Zwierzyna Magdalena, Vogt Martin, Maggiora Gerald M, Bajorath Jürgen
B-IT, LIMES Program Unit Chemical Biology and Medicinal Chemistry, Department of Life Science Informatics, Rheinische Friedrich-Wilhelms-Universität, Dahlmannstr. 2, 53113, Bonn, Germany.
J Comput Aided Mol Des. 2015 Feb;29(2):113-25. doi: 10.1007/s10822-014-9821-4. Epub 2014 Dec 3.

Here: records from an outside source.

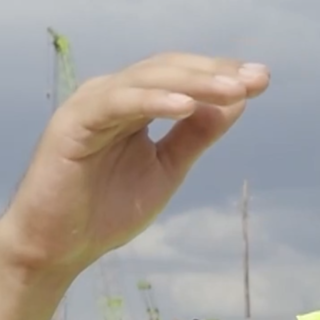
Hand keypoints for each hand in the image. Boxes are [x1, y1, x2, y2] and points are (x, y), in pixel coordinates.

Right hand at [0, 53, 269, 273]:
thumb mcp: (167, 168)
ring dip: (193, 83)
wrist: (56, 249)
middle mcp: (112, 95)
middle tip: (256, 80)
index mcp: (133, 103)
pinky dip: (152, 101)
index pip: (182, 76)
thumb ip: (197, 134)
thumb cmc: (106, 209)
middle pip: (169, 69)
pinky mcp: (72, 124)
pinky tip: (186, 107)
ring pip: (147, 79)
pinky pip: (117, 104)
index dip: (220, 74)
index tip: (262, 79)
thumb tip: (237, 101)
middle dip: (215, 73)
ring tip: (232, 91)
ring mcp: (90, 105)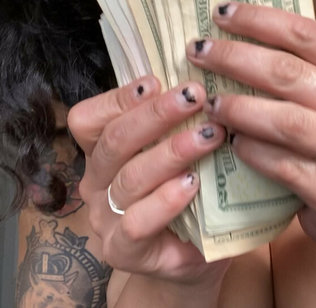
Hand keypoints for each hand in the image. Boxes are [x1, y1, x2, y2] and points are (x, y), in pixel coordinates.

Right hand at [67, 77, 228, 283]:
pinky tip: (192, 184)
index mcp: (101, 152)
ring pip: (130, 178)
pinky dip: (165, 200)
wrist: (193, 252)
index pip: (89, 119)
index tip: (156, 81)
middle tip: (194, 96)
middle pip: (114, 141)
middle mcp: (96, 182)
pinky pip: (137, 223)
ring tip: (209, 136)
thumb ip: (173, 122)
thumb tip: (198, 83)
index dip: (118, 98)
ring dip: (172, 152)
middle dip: (157, 114)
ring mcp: (105, 218)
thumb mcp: (174, 149)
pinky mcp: (122, 251)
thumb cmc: (184, 189)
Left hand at [186, 2, 315, 257]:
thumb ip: (302, 70)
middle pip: (291, 73)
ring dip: (240, 108)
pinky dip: (252, 150)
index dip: (261, 20)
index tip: (221, 13)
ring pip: (288, 121)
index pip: (309, 35)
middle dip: (236, 58)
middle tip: (198, 52)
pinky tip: (231, 141)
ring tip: (209, 102)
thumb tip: (235, 35)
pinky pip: (286, 166)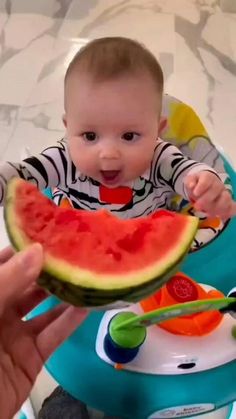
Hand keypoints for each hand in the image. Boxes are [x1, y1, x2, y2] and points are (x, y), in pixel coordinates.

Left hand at [0, 244, 86, 418]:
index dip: (24, 249)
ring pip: (44, 309)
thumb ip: (6, 282)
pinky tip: (88, 305)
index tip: (50, 233)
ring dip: (65, 293)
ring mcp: (14, 336)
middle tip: (75, 250)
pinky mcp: (31, 359)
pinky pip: (54, 335)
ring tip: (87, 272)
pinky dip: (71, 321)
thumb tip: (37, 252)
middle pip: (27, 284)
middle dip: (49, 269)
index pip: (3, 265)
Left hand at [185, 171, 235, 218]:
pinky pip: (232, 207)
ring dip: (217, 207)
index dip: (202, 186)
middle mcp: (218, 184)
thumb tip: (191, 185)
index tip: (195, 193)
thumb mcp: (190, 180)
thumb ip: (190, 181)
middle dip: (207, 199)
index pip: (207, 179)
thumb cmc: (197, 184)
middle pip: (216, 189)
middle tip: (197, 206)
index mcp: (208, 177)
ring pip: (226, 198)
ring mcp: (224, 193)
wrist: (204, 185)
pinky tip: (221, 217)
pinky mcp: (227, 202)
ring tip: (208, 214)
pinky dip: (228, 212)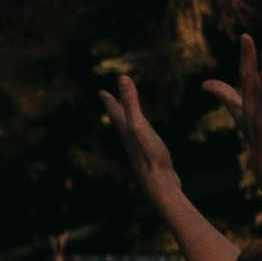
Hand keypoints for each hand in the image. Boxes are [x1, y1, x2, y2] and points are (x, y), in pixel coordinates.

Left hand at [95, 68, 185, 192]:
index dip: (109, 100)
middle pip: (120, 120)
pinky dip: (143, 134)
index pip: (114, 110)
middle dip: (116, 109)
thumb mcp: (139, 124)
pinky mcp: (152, 156)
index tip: (102, 92)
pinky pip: (144, 140)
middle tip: (110, 100)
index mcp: (125, 129)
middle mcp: (130, 138)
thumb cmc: (149, 155)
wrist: (159, 184)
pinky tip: (148, 138)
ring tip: (129, 118)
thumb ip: (131, 102)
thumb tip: (122, 77)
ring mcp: (140, 148)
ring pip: (131, 131)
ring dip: (128, 122)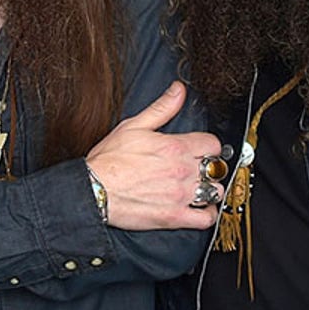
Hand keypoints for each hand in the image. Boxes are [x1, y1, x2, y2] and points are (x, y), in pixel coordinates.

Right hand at [85, 80, 219, 231]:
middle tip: (198, 169)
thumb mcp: (134, 125)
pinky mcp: (174, 217)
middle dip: (209, 167)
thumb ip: (162, 108)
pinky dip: (207, 214)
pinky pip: (205, 219)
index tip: (202, 150)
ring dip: (209, 189)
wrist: (93, 190)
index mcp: (175, 147)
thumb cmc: (109, 160)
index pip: (213, 144)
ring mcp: (180, 195)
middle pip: (216, 168)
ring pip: (214, 191)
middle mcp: (182, 171)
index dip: (208, 146)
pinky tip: (200, 209)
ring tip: (198, 189)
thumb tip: (178, 90)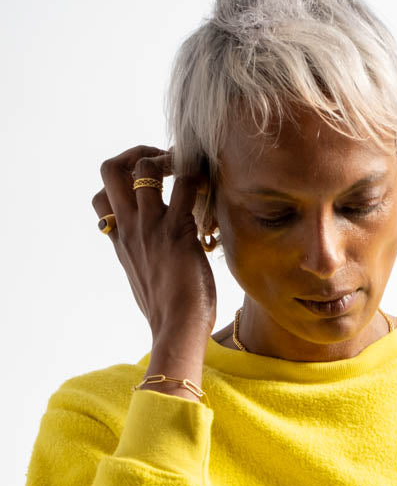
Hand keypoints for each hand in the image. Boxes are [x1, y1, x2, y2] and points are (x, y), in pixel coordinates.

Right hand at [91, 144, 216, 339]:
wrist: (176, 331)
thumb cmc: (167, 315)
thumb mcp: (143, 284)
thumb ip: (143, 262)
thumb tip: (155, 261)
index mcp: (119, 241)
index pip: (100, 199)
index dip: (118, 184)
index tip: (140, 188)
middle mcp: (130, 228)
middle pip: (109, 169)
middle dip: (134, 154)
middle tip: (160, 163)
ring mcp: (151, 227)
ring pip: (146, 168)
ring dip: (168, 159)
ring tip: (186, 169)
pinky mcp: (178, 231)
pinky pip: (186, 185)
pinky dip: (197, 178)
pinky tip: (208, 187)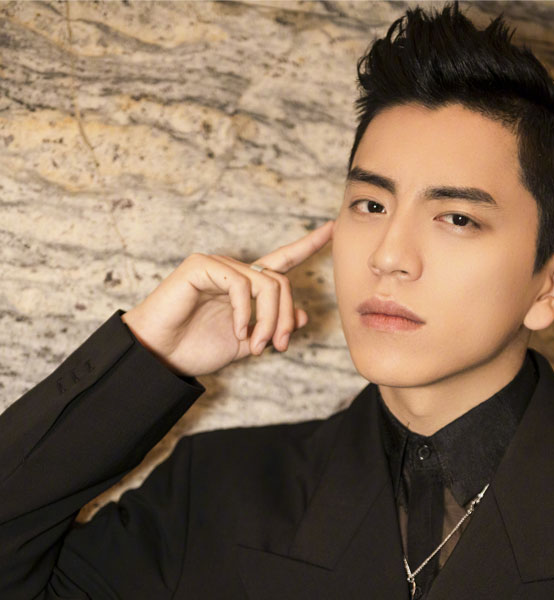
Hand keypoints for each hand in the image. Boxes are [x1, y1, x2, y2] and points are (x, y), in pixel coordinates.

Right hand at [120, 219, 334, 376]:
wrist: (161, 356)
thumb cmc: (196, 349)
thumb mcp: (245, 342)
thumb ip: (272, 328)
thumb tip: (301, 314)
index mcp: (245, 287)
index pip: (282, 261)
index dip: (307, 245)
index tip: (332, 229)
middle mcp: (234, 271)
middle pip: (281, 282)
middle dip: (284, 318)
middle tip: (277, 347)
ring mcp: (217, 266)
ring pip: (266, 284)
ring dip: (268, 320)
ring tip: (256, 345)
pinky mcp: (201, 267)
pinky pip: (240, 284)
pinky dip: (245, 312)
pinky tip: (236, 331)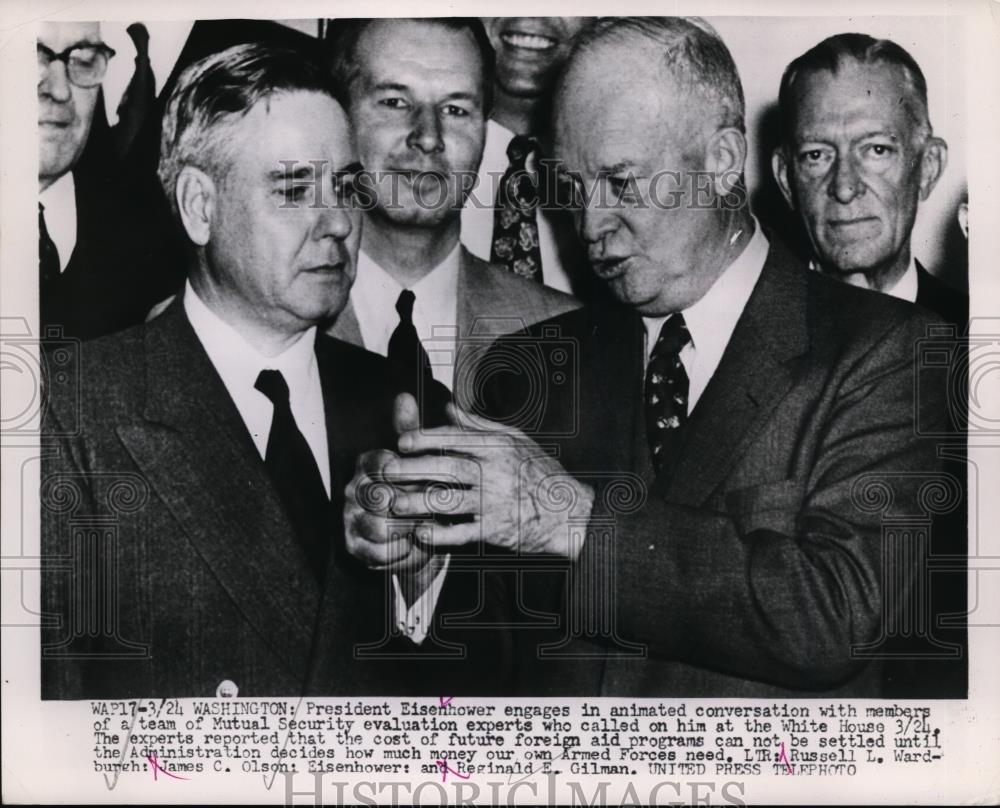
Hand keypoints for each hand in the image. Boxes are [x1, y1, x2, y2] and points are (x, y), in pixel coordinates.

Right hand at [344, 394, 435, 575]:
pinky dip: (400, 551)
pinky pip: (378, 551)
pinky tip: (413, 546)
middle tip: (434, 510)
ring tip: (424, 529)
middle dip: (413, 506)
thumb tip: (404, 396)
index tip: (431, 482)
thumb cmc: (418, 489)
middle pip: (384, 497)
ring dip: (408, 530)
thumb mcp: (418, 459)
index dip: (412, 476)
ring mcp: (349, 517)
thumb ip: (410, 430)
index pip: (385, 465)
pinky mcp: (353, 545)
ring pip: (381, 526)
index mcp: (367, 464)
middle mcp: (352, 489)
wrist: (413, 533)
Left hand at [385, 401, 594, 557]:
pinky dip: (441, 534)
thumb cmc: (540, 472)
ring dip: (418, 502)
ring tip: (394, 504)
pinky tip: (421, 533)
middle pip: (447, 467)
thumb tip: (449, 408)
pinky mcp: (496, 529)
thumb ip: (479, 425)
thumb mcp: (516, 439)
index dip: (427, 439)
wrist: (568, 512)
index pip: (456, 438)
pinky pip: (463, 533)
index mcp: (498, 447)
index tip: (402, 441)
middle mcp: (495, 473)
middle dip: (413, 468)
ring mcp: (495, 502)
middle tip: (386, 471)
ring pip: (450, 501)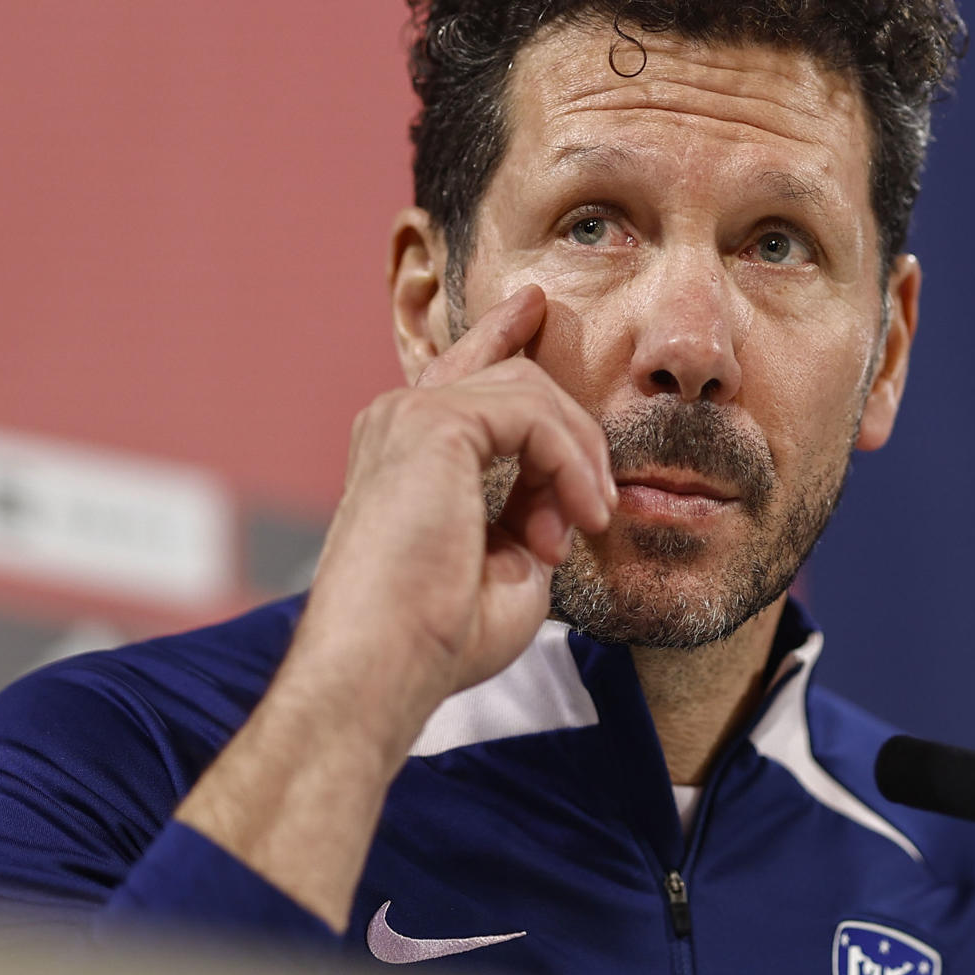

Chemical Space Networks (CSNs) are generated for different compound data sets on the basis of pairwise similarity relationships. Such networks are thought to complement and further extend traditional coordinate-based views of chemical space. Our proof-of-concept study focuses on CSNs based upon fingerprint similarity relationships calculated using the conventional Tanimoto similarity metric. The resulting CSNs are characterized with statistical measures from network science and compared in different ways. We show that the homophily principle, which is widely considered in the context of social networks, is a major determinant of the topology of CSNs of bioactive compounds, designed as threshold networks, typically giving rise to community structures. Many properties of CSNs are influenced by numerical features of the conventional Tanimoto similarity metric and largely dominated by the edge density of the networks, which depends on chosen similarity threshold values. However, properties of different CSNs with constant edge density can be directly compared, revealing systematic differences between CSNs generated from randomly collected or bioactive compounds.
化学空间网络(CSN)是基于成对相似性关系为不同的化合物数据集生成的。这类网络被认为是对传统基于坐标的化学空间观点的补充和进一步扩展。我们的概念验证研究聚焦于基于使用传统Tanimoto相似性度量计算出的指纹相似性关系的CSN。所得的CSN用来自网络科学的统计量进行表征,并以不同方式进行比较。我们表明,在社交网络背景下被广泛考虑的同配原则,是设计为阈值网络的生物活性化合物CSN拓扑结构的主要决定因素,通常会产生群落结构。CSN的许多属性受传统Tanimoto相似性度量的数值特征影响,并且在很大程度上由网络的边密度主导,而边密度取决于所选的相似性阈值。然而,具有恒定边密度的不同CSN的属性可以直接比较,揭示从随机收集的化合物或生物活性化合物生成的CSN之间的系统差异。